Aus dem Marienhaus Klinikum Neunkirchen und St. Wendel-Ottweiler beteiligten sich Mitarbeitende ehrenamtlich an der Durchführung der Spiele. Sie unterstützten unter anderem bei der Organisation, Betreuung und Begleitung der Athletinnen und Athleten sowie der zahlreichen Gäste.
Insgesamt sorgten rund 2.500 Volunteers dafür, dass die Special Olympics für alle Beteiligten zu einem unvergesslichen Erlebnis wurden.

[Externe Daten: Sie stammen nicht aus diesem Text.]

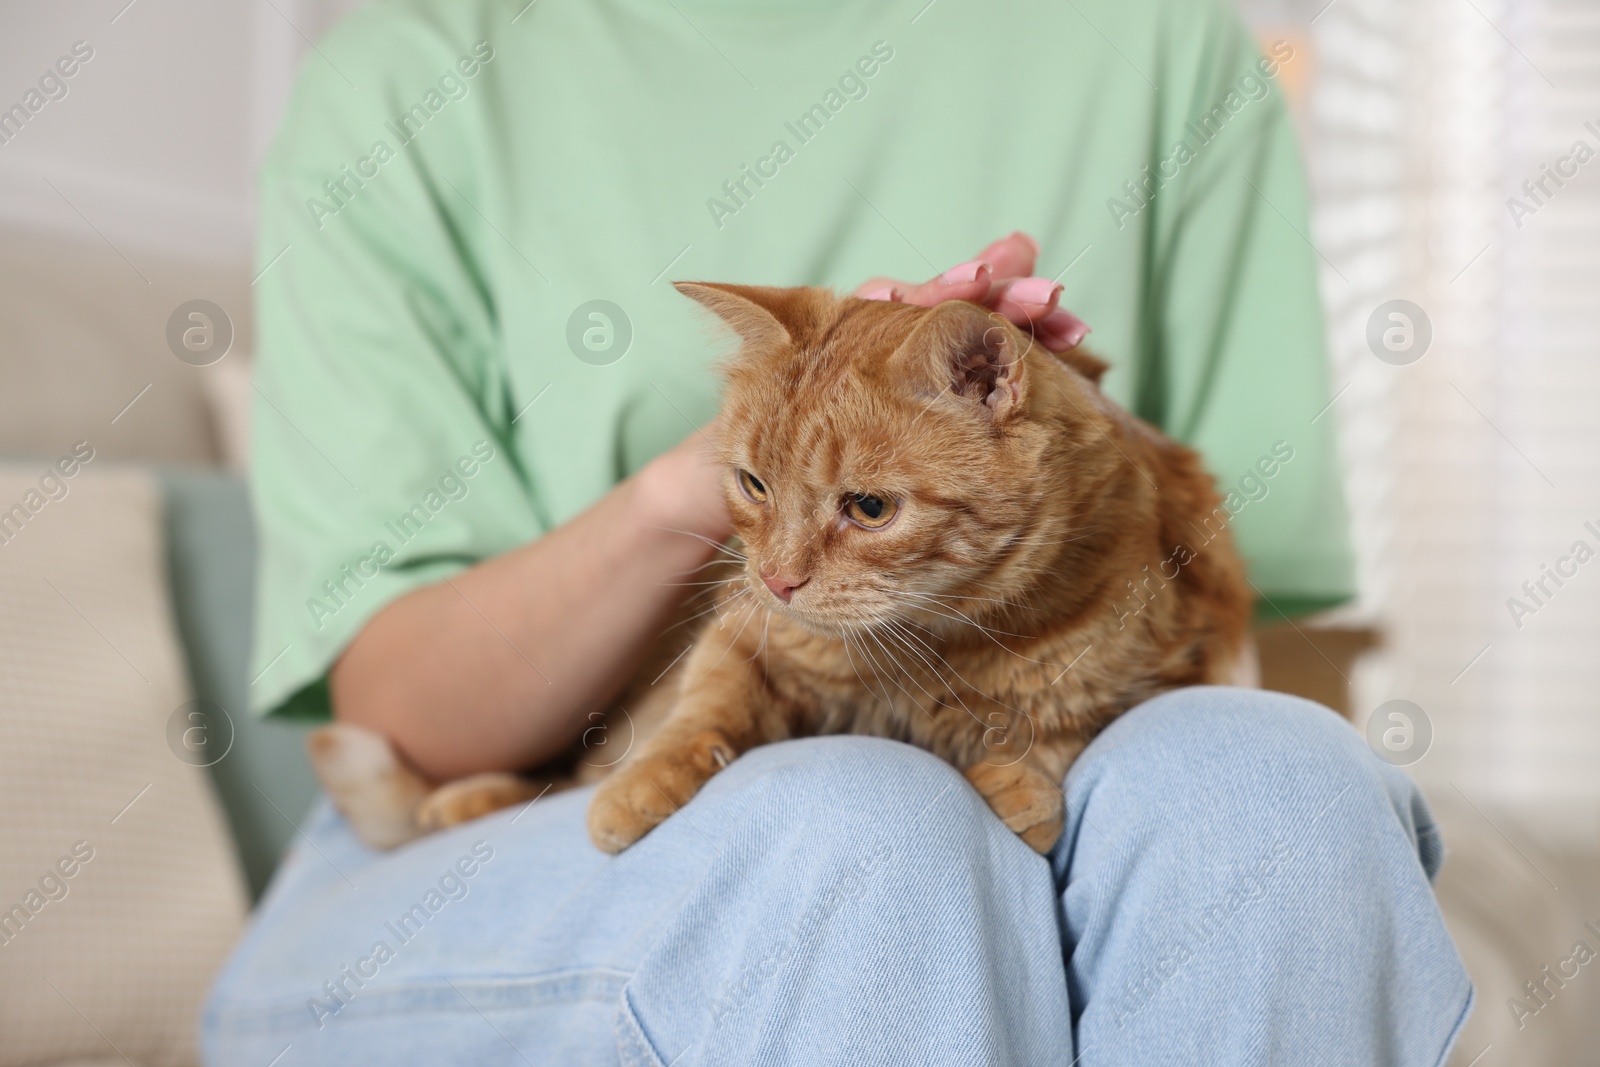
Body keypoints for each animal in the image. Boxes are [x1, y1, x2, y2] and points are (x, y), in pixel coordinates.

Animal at [308, 286, 1248, 857]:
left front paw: (1020, 783)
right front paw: (640, 786)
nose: (780, 579)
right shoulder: (740, 634)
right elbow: (699, 713)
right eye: (754, 484)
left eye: (868, 508)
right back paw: (464, 799)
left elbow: (1050, 732)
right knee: (559, 774)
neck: (928, 644)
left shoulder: (1127, 673)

„Die Special Olympics stehen für Respekt, Teilhabe und gelebte Inklusion. Werte, die auch unseren Klinikalltag prägen. Deshalb freuen wir uns besonders, dass sich Mitarbeitende aus unseren Kliniken bei diesem außergewöhnlichen Ereignis engagierten“, sagt Nina Cullmann, Krankenhausoberin in Neunkirchen und St. Wendel.

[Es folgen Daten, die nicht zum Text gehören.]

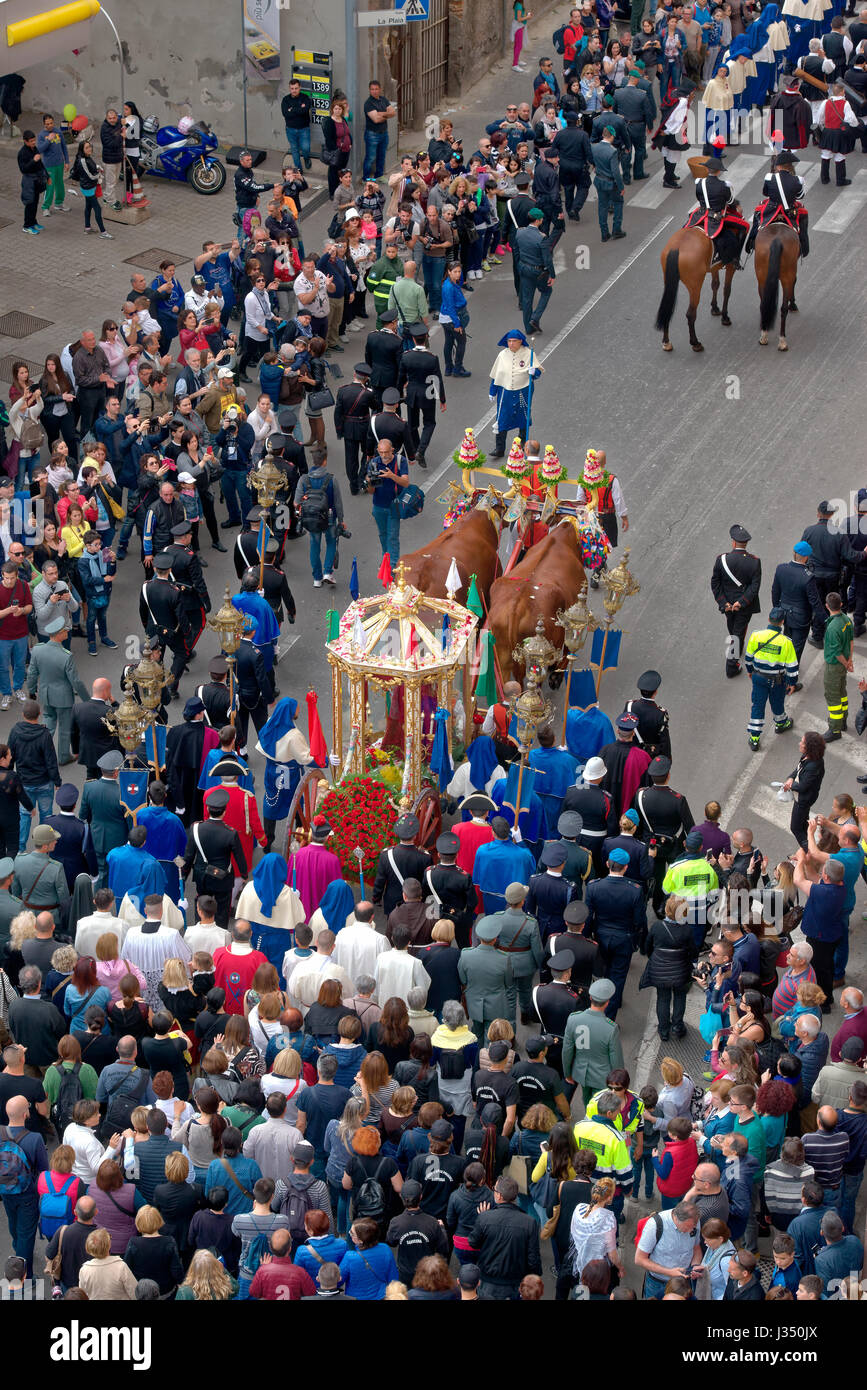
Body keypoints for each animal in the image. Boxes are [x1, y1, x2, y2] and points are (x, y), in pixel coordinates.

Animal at [755, 222, 800, 350]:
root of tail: (777, 240)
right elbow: (795, 281)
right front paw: (793, 305)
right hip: (787, 276)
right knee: (783, 308)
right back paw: (782, 341)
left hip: (762, 277)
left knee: (763, 305)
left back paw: (764, 335)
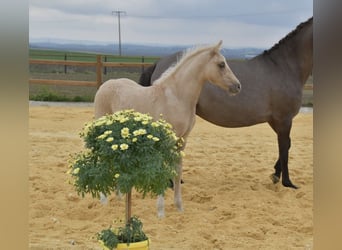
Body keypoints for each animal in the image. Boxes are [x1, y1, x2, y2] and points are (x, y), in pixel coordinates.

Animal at [93, 41, 240, 217]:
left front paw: (179, 207)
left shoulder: (182, 141)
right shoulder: (167, 140)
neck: (177, 97)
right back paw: (104, 199)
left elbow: (177, 171)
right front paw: (161, 211)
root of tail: (104, 86)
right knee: (102, 159)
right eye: (221, 64)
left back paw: (119, 196)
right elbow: (165, 171)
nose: (237, 86)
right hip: (103, 131)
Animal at [139, 17, 312, 189]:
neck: (284, 67)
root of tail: (158, 63)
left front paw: (276, 174)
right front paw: (288, 182)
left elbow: (286, 145)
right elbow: (285, 147)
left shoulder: (276, 121)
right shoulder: (284, 119)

Für die Volunteers bedeutete ihr Einsatz weit mehr als organisatorische Unterstützung. Sie erlebten die besondere Atmosphäre der Spiele aus nächster Nähe und leisteten einen wichtigen Beitrag dazu, Menschen mit geistiger und mehrfacher Beeinträchtigung eine Bühne für ihre sportlichen Leistungen zu geben. Die Nationalen Spiele fanden vom 15. bis 20. Juni an zahlreichen Austragungsorten im gesamten Saarland statt und wurden von bis zu 100.000 Besucherinnen und Besuchern begleitet.
Mit ihrem Engagement setzten die Mitarbeitenden der Marienhaus Kliniken ein sichtbares Zeichen für gesellschaftlichen Zusammenhalt, Vielfalt und ein respektvolles Miteinander.